The Sr. Manager/Associate Director of Safety Sciences will report to the Director of Safety Sciences and provide scientific, operational, and strategic leadership to support Scholar Rock’s pharmacovigilance (PV) and safety science activities. This individual will contribute to the evaluation, analysis, and management of safety data, ensuring compliance with regulatory standards and internal processes. Tasks include the creation and preparation of Development Safety Update Reports (DSURs), Signal detection presentations, safety board support documentation, and safety sections of investigator’s brochures, informed consent forms, study protocols, and health authority briefing books.

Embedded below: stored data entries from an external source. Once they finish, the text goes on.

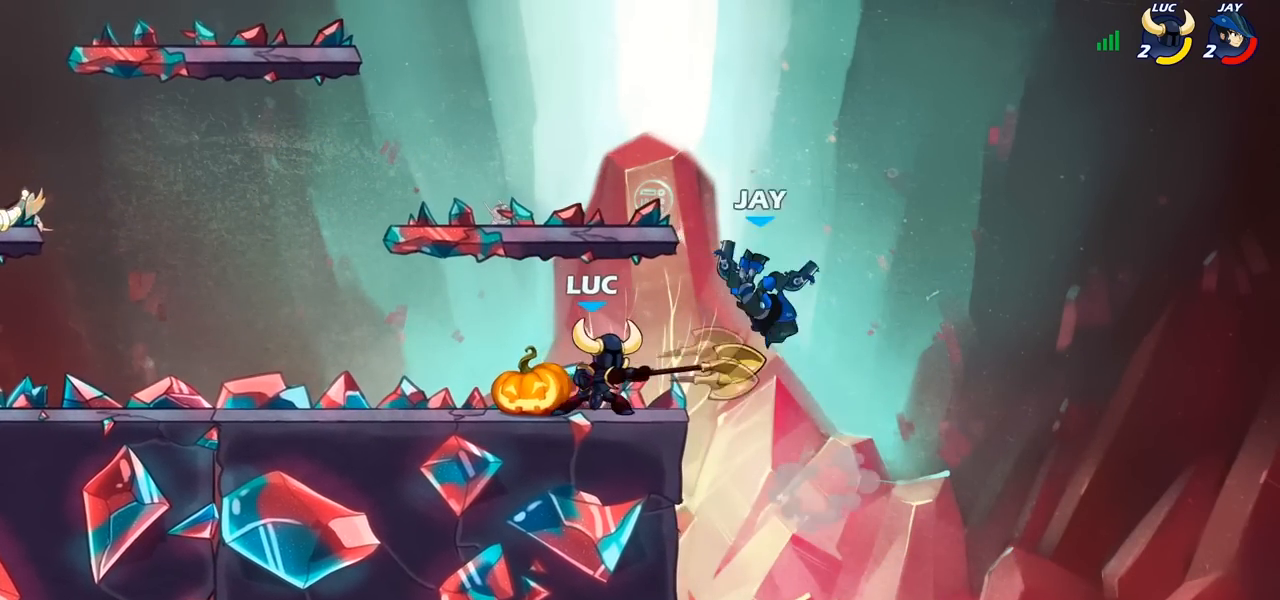
{"buttons": ["SQUARE"], "left_stick": "down-left", "right_stick": "center", "events": [[83, "SQUARE", "up"], [350, "left_stick", "left"], [450, "left_stick", "down-left"], [467, "SQUARE", "down"]]}
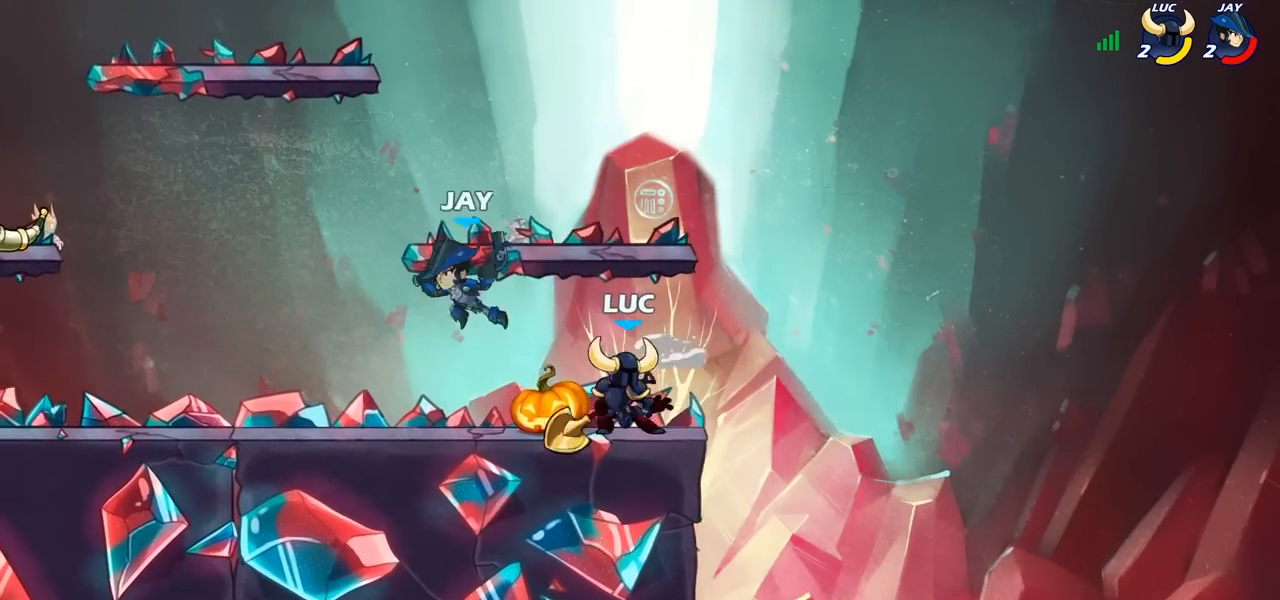
{"buttons": [], "left_stick": "center", "right_stick": "center", "events": [[50, "SQUARE", "up"], [167, "left_stick", "center"]]}
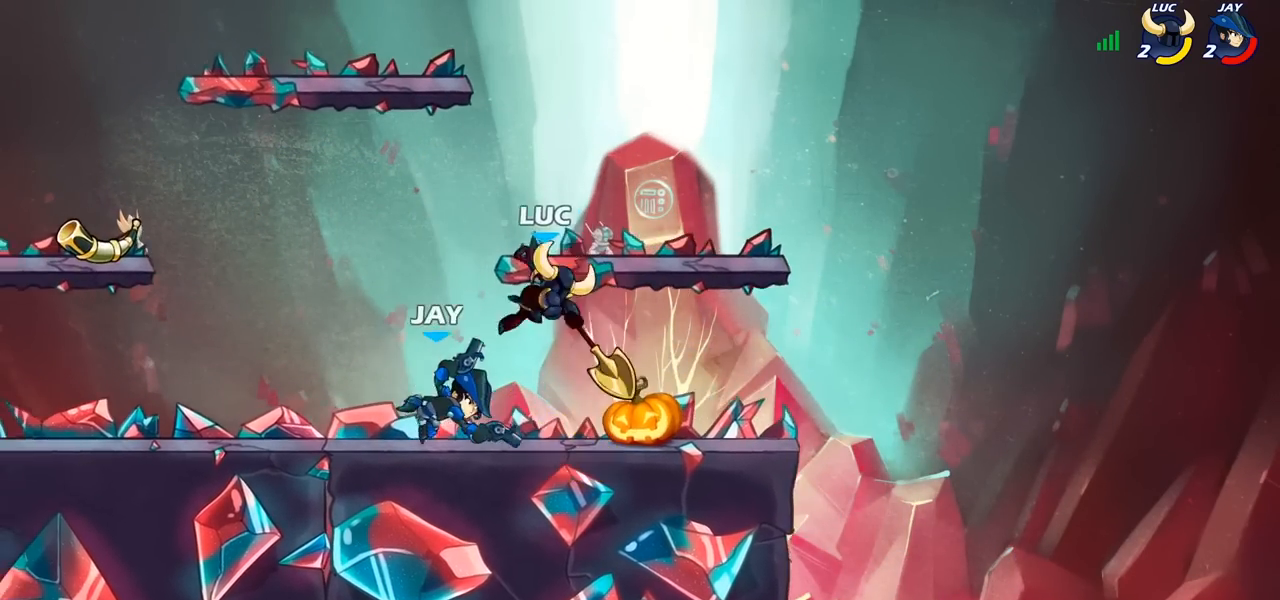
{"buttons": [], "left_stick": "center", "right_stick": "center", "events": [[150, "SQUARE", "down"], [250, "SQUARE", "up"]]}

The role involves collaboration across functional teams to support the development and safety evaluation of Scholar Rock’s products, particularly in early-stage neuromuscular, oncology, and cardiometabolic disorders. This is a unique opportunity for an enthusiastic and collaborative individual interested in contributing to the development of transformative products for patients with rare diseases. The position is remote-based within the U.S.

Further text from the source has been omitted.